Last thing I expected when I popped the no frills Days of Darkness into my DVD player was to actually like it—a lot. Most likely the first thing that will annoy most undead lovers is the lack of gnarly zombie makeup. This is pretty much just guys running around with blood all over their mouths to indicate that they’ve been eating human flesh. Even for me, at least making the zombies look like zombies is usually the most crucial aspect of a zombie film, but hey, if people can take the laughable blue faces in Romero’s Dawn of the Dead seriously, then they should be able to stand plain faces here.
As if to compensate for the lack of gruesome ghouls (at least to retain my interest), Days of Darkness is loaded with cuties and hotties! Young white lead male? He can throw me a bone any day.

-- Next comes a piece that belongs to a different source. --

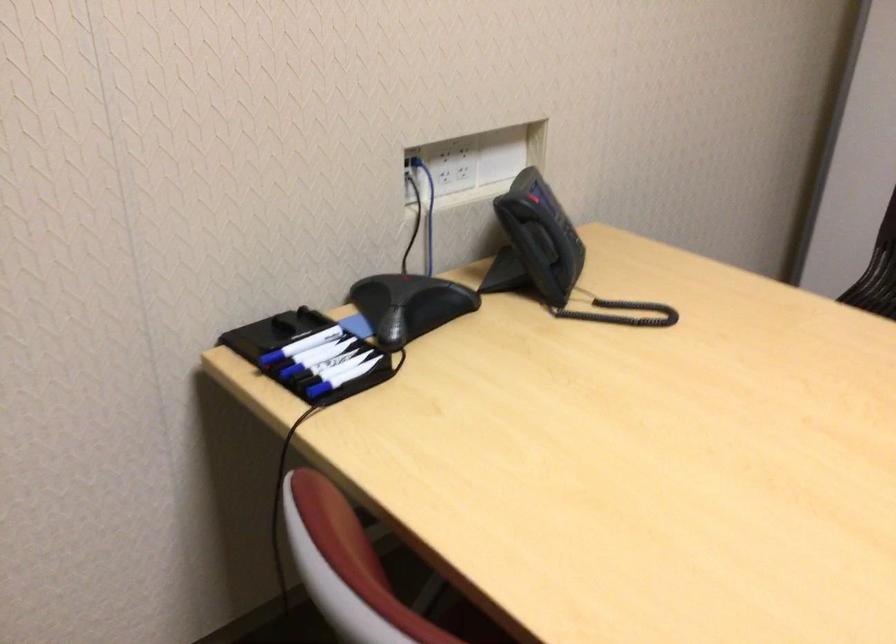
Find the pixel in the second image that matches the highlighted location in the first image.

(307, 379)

Big, burly muscular black dude? Scary hot! And he gets shirtless to show off astounding muscles that he then squeezes into a tiny pink T-shirt. And yet he still looks butch.
And another stunningly good looking hero turns out to be gay! Wow. Director Jake Kennedy honestly dares to tackle some untapped territory in the horror genre with the unfolding of this gay character’s story (including a revealing gay kiss…). This is the kind of stuff that can still alienate straight adolescent male horror fans, which just goes to show that the creator of the film had a higher vision even if he had a lower budget than one might like when making such a film.

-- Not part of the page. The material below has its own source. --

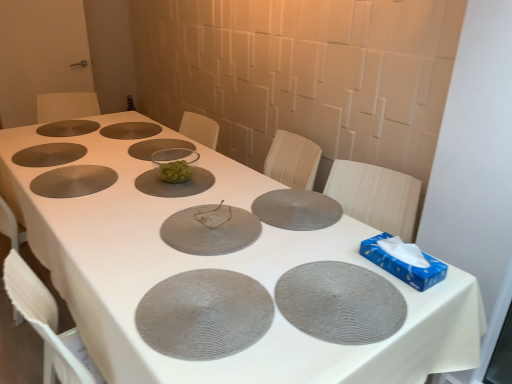
The width and height of the screenshot is (512, 384). I want to click on vacant area situated to the left side of gray textured placemat at center, positioned as the 10th glass plate in back-to-front order, so click(x=113, y=275).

Of course, not all the characters are as unique—at least it seems. There’s the predictable prick who is all about saving himself and doesn’t give a shit about the others. There’s the young woman in a delicate condition. And then there’s the most cliché of scripture spouting religious extremists ever. Remember Marcia Gay Harden’s character in The Mist? This dude is probably her brother in the celluloid plane of existence. At first, I rolled my eyes at this over-the-top character, feeling that they need to rethink the ostracizing of people of faith in films because, believe it or not, there are a whole lot of God-fearing folk who are NOT bigoted haters. But as the story unfolds, his actions help reveal a much more complex religious theme in this seemingly bad B-zombie movie.

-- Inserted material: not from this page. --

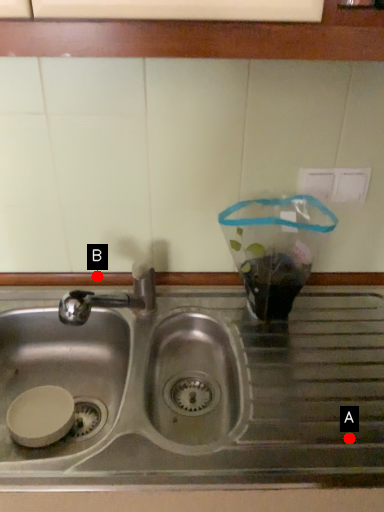
Question: Two points are circled on the image, labeled by A and B beside each circle. Which of the following is the closest to the observer?

Choices:
 (A) A is closer
 (B) B is closer

Answer: (A)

Personally, I think Days of Darkness has it all. You can watch it as a typical zombie siege movie that, while not all that impressive in the makeup department, is loaded with the kind of stuff we want from cheap horror films—boobs for the straight guys, balls for the gay boys (SERIOUS balls), the typical entrapment of one zombie because he’s family, sprinkles of understated laugh-out-loud humor that you’ll miss if you’re not paying attention (I believe this is the first implementation of the word “chode” since Orgazmo), a female porn star character who drops some of the best skanky ho lines since Veronica Hart in the Ron Jeremy classic horror film One-Eyed Monster, one of the best frat boy solutions to killing the zombie infection, and probably the nastiest premise in zombie reproduction you’ll ever witness. Let’s just say, when these zombies are ready to plant the seed, it’s not just the girls who have to worry about the wares. EEK!
Now, I might be reading too much into this film, but if I know my theology (and I don’t), this is a story of either the Apocalypse, the Virgin Birth, Adam & Eve, the Resurrection, the Second Coming (are they all supposed to be capitalized?) or all of the above, simplified for simpletons like myself to be more accessible and digestible…digestible by zombies with bad makeup, that is!